Records provided:
☆ ☆ ☆

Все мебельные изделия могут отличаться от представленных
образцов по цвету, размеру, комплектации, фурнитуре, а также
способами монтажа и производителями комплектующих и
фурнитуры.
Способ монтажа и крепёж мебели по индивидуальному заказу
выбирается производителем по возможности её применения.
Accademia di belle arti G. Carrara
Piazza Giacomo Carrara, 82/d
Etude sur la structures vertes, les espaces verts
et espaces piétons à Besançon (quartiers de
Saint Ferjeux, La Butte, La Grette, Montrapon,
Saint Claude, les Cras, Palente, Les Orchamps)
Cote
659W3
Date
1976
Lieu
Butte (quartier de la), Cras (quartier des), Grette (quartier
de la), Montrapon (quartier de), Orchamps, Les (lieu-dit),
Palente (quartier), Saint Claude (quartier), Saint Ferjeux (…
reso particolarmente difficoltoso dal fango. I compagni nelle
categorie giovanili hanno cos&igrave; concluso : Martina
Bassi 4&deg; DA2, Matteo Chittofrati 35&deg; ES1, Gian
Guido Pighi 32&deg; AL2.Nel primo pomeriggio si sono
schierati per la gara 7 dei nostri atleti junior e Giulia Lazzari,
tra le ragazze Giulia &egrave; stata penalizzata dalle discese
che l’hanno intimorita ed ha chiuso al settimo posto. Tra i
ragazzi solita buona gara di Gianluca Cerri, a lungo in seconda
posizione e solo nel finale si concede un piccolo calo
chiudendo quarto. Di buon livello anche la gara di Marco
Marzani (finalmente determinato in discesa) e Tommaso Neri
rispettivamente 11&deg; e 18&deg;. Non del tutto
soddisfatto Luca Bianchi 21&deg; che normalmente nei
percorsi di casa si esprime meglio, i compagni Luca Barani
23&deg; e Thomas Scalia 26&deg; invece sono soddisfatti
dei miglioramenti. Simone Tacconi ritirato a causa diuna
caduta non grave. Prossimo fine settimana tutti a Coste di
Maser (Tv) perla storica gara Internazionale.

☆ ☆ ☆

Directive: Please reproduce every line of text in the data above, keeping the same characters, spelling, and line breaks.

Answer to this exercise:
Все мебельные изделия могут отличаться от представленных
образцов по цвету, размеру, комплектации, фурнитуре, а также
способами монтажа и производителями комплектующих и
фурнитуры.
Способ монтажа и крепёж мебели по индивидуальному заказу
выбирается производителем по возможности её применения.
Accademia di belle arti G. Carrara
Piazza Giacomo Carrara, 82/d
Etude sur la structures vertes, les espaces verts
et espaces piétons à Besançon (quartiers de
Saint Ferjeux, La Butte, La Grette, Montrapon,
Saint Claude, les Cras, Palente, Les Orchamps)
Cote
659W3
Date
1976
Lieu
Butte (quartier de la), Cras (quartier des), Grette (quartier
de la), Montrapon (quartier de), Orchamps, Les (lieu-dit),
Palente (quartier), Saint Claude (quartier), Saint Ferjeux (…
reso particolarmente difficoltoso dal fango. I compagni nelle
categorie giovanili hanno cos&igrave; concluso : Martina
Bassi 4&deg; DA2, Matteo Chittofrati 35&deg; ES1, Gian
Guido Pighi 32&deg; AL2.Nel primo pomeriggio si sono
schierati per la gara 7 dei nostri atleti junior e Giulia Lazzari,
tra le ragazze Giulia &egrave; stata penalizzata dalle discese
che l’hanno intimorita ed ha chiuso al settimo posto. Tra i
ragazzi solita buona gara di Gianluca Cerri, a lungo in seconda
posizione e solo nel finale si concede un piccolo calo
chiudendo quarto. Di buon livello anche la gara di Marco
Marzani (finalmente determinato in discesa) e Tommaso Neri
rispettivamente 11&deg; e 18&deg;. Non del tutto
soddisfatto Luca Bianchi 21&deg; che normalmente nei
percorsi di casa si esprime meglio, i compagni Luca Barani
23&deg; e Thomas Scalia 26&deg; invece sono soddisfatti
dei miglioramenti. Simone Tacconi ritirato a causa diuna
caduta non grave. Prossimo fine settimana tutti a Coste di
Maser (Tv) perla storica gara Internazionale.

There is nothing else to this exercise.